China had an accumulative 135,630 cases of reported HIV infection by the end of September, said Vice Health Minister Wang Longde on Monday.
The cases involve 31,143 AIDS patients and 7,773 fatalities. The five provinces and autonomous regions of Yunnan, Henan, Xinjiang, Guangxi and Guangdong reported more than 10,000 cases each, accounting for 77 percent of the country's total, said Wang at a national tele-conference on HIV/AIDS prevention and control.
Drug abuse is still the main cause of HIV infection, blamed for 40.8 percent of the total infections, while illegal blood selling and sex without protection have respectively led to 23.0 percent and 9.0 percent of the infections. Infections through unknown channels account for 23.4 percent of the total, said Wang, who believed that most of such infections occurred due to unprotected sex.

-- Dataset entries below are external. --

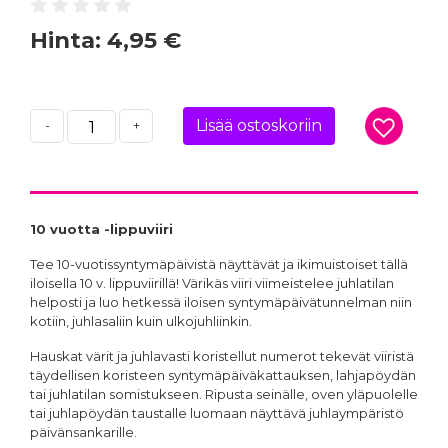
Hinta:
4,95 €
Lisää ostoskoriin
-
+
10 vuotta -lippuviiri
Tee 10-vuotissyntymäpäivistä näyttävät ja ikimuistoiset tällä
iloisella 10 v. lippuviirillä! Värikäs viiri viimeistelee juhlatilan
helposti ja luo hetkessä iloisen syntymäpäivätunnelman niin
kotiin, juhlasaliin kuin ulkojuhliinkin.
Hauskat värit ja juhlavasti koristellut numerot tekevät viiristä
täydellisen koristeen syntymäpäiväkattauksen, lahjapöydän
tai juhlatilan somistukseen. Ripusta seinälle, oven yläpuolelle
tai juhlapöydän taustalle luomaan näyttävä juhlaympäristö
päivänsankarille.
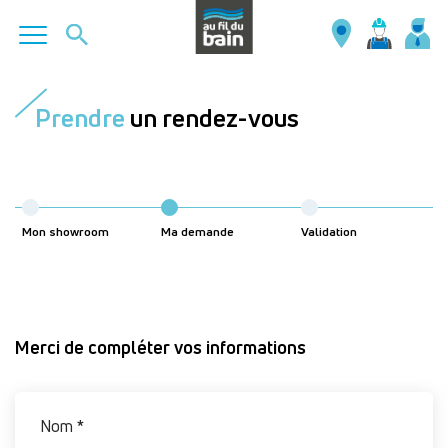
Aller
au
Prendre
un rendez-vous
contenu
principal
Mon showroom
Ma demande
Validation
Merci de compléter vos informations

"Although the epidemic is still spreading at a comparatively low speed in the country, the number of infection cases is still rising, especially among certain groups of people and in several regions," said Wang.
The infection rate among sex workers increased from 0.02 percent in 1996 to 0.93 percent in 2004 and the rate in pregnancy in high-risk regions increased from zero in 1997 to 0.26 percent in 2004.
"This indicates that the epidemic is spreading from high-risk groups to ordinary people, and that China is in a critical period for AIDS prevention," Wang noted.
Experts estimate the officially recorded cases only account for some 12.7 percent of the actual infection number, which means that China now has about 840,000 HIV carriers including some 80,000 AIDS patients.